The claimed performance increases vary, depending on the ratio between local computing on the GPU and having to - slowly - move data between the GPU and the rest of the system over the high latency PCIe bus. You'll see anything from double-digit per cent gains to over 10 times increases depending on the vendor, the application and the degree of marketing skew involved, that is, measuring a GPU against a single CPU core or a whole multicore CPU, for instance.
So, especially coupled with GPU makers' increased marketing efforts, might you think there'll be even more of it? Well yes, except there seems to be a fat brick wall facing that prospect. Three key problems block further adoption of GPUs for more applications.
First, there's the processor architecture. GPUs are not only not compatible with the terrible but predominant x86 instruction set, they are unlike any general purpose processors of any architecture. GPUs have hundreds of small mini-cores with very proprietary instruction sets that may change considerably with every hardware generation, as they are not exposed to the outside world, but buffered through drivers and programming interfaces. Complex, and usually never fully disclosed cache and memory architectures, coupled with unpredictable future internals of each vendor's GPU family, do nothing to create a base of well versed low-level coders like the people who made the x86 instruction set a success.

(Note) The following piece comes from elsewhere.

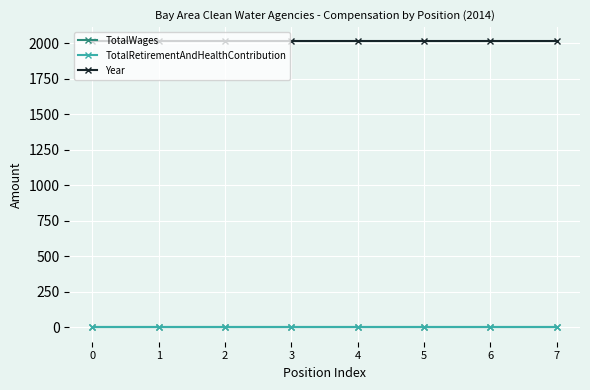

True or false: TotalRetirementAndHealthContribution and Year cross at least once.

False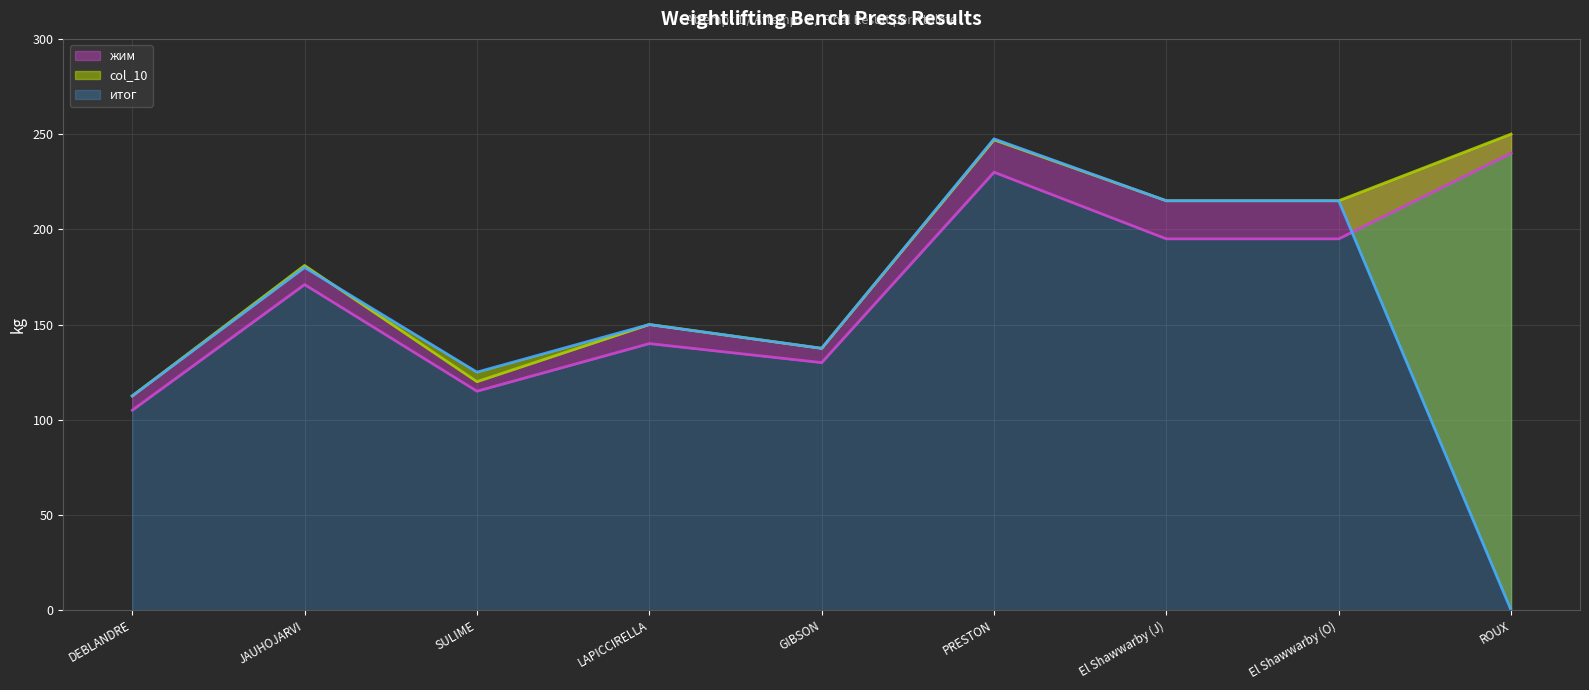

What is the value of the итог point at the 5th from the left?

137.5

Second, the programming model gets in the way. It would be ideal if GPUs were co-processors to CPUs like the 80x87 chip was to the 80x86 processor some three decades ago in the early PC days. But they aren't there yet. Being in a separate memory space, with totally different and disparate instruction sets, means programming 'heterogeneously' via OpenCL or CUDA and offloading, copying and copying back the data. And, often heavily changing the source code to have it make use of that GPU acceleration. This is where Intel's 'son of Larrabee' Xeon Phi chip design excels, as it is basically a mutated, vectorised x86 version, with a re-compile doing most of the work.